Nothing in the source code repository indicated it, so we moved the container to a test server with just docker. Starting it up there confirmed once again that it was throwing an incorrect login attempt at the artifact repository. Executing into the image found the .npmrc file that had been inadvertently checked in.
It contained an _auth line with a hashed password, and was overriding the npmrc file in the base image that just contained information on our private artifact repository. The _auth was obviously the hashed password of the developer that made the mistake. They probably had their username in another global npmrc on their machine. Why they couldn't have put their password in the same file that had their user, I don't really know.
That repository normally wouldn't have normally required authentication to just pull from it, but the .npmrc file had always-auth set. The bigger question was where did the service id come from. The name wasn't anywhere in the file, or elsewhere in the container.
Again the hint was in the .npmrc file, it had a blank email line. Looking through the users in the artifact repository, everyone had an email address set by ldap, except the service account. The artifact repository seemed to want to match the blank email address that was sent in with the auth of the .npmrc with the blank email of the service account.

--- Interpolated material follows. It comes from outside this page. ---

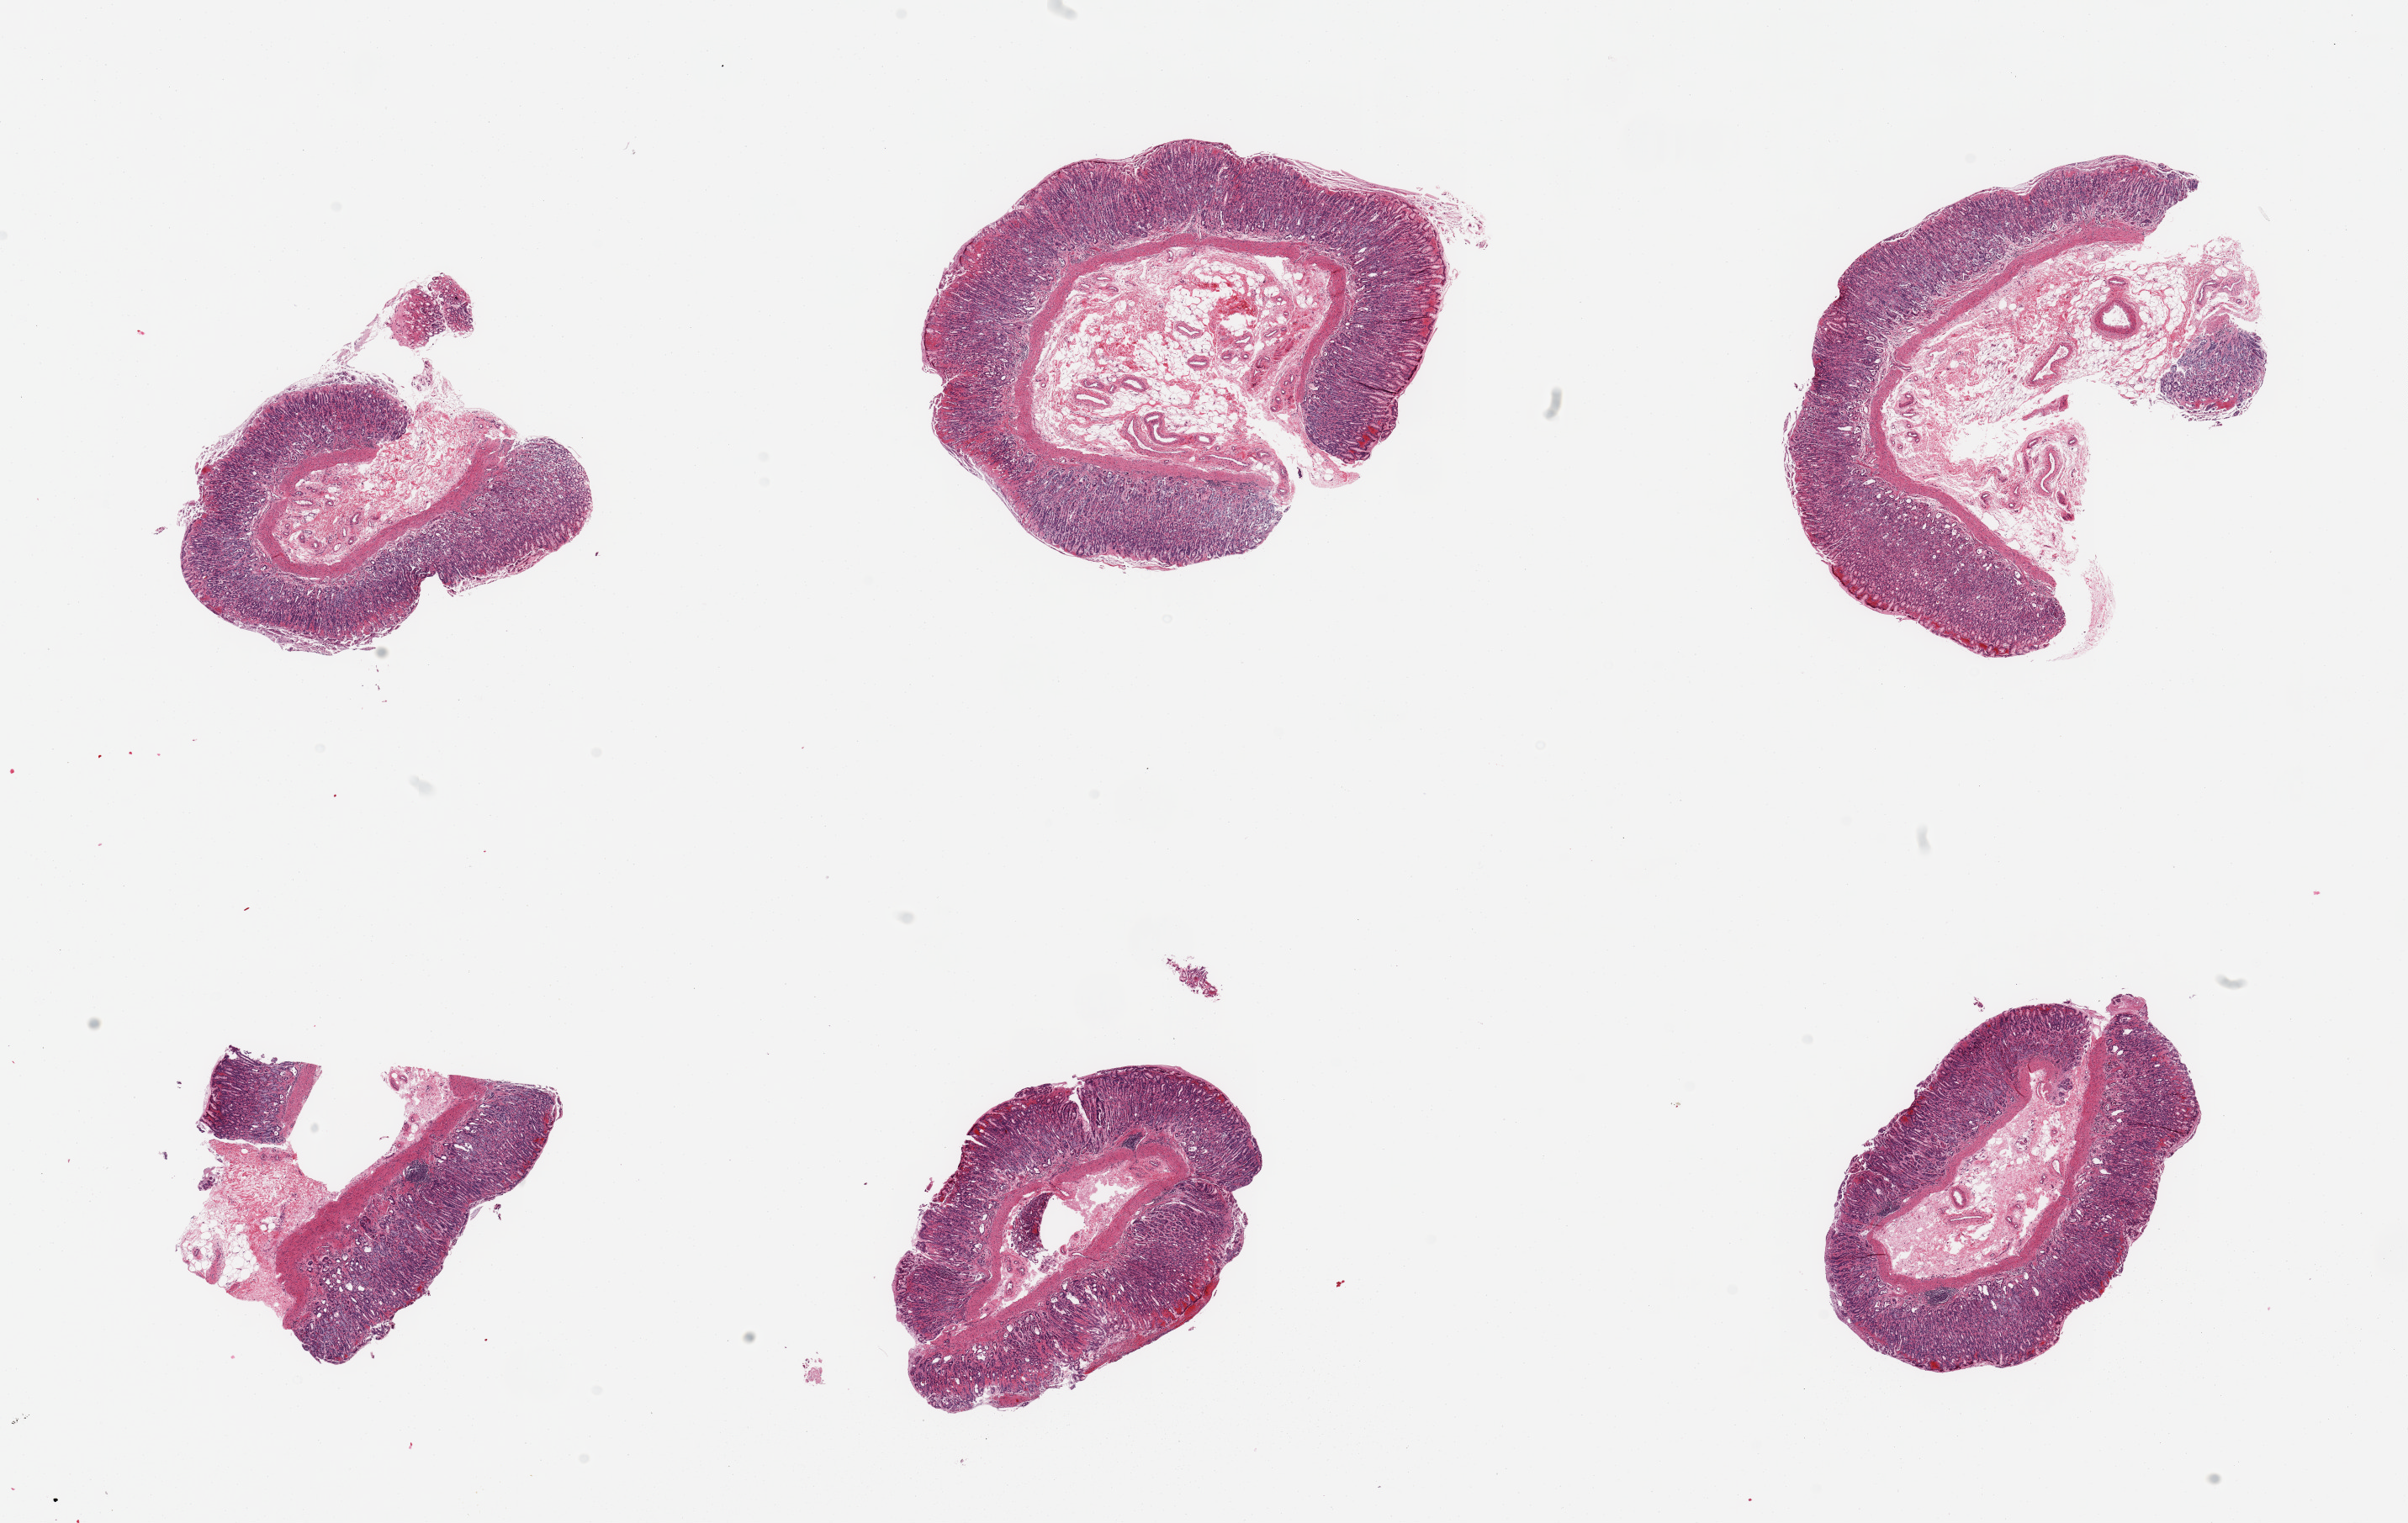
Digitized haematoxylin and eosin-stained section, shown as a low-resolution overview of the whole scanned area (about 22.6 x 14.3 mm, slide scanned at 20x). PAXgene-fixed paraffin-embedded (PFPE) section. Section of stomach (target tissue). Donor tissue sample. Male donor.
• pathologist's review note for this sample: 6 pieces; gastric mucosa but no muscularis; fresh hemorrhage in the lamina propria of the superficial part of mucosa; microcystic deep glandular changes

That seemed to be our answer. We gave the service account an email address, and removed the image from the image registry. When the developer pushed the version with the .npmrc file in it, it never started up, and probably had locked our artifact repository. But because they were there and spun it down right away, it never really caused an issue.
But they only set the replica sets to zero, not deleted the deployment. So the deployment still existed when last night all the other pods were set to zero so the system could be patched. Then all the pods, including the one from last December, were set back to 1.
This resurected the image, and once again it began trying to start up, and pulling the image with a user's authentication settings and a blank email. The artifact repository equated the blank email with the service account the pipeline used, but the _auth line didn't match its password. The artifact repository locked the account to avoid a password cracking attempt. The locked account broke pipelines.
And that's how a couple minute mistake 2 months ago caused a dozen people to lose an entire day's work today.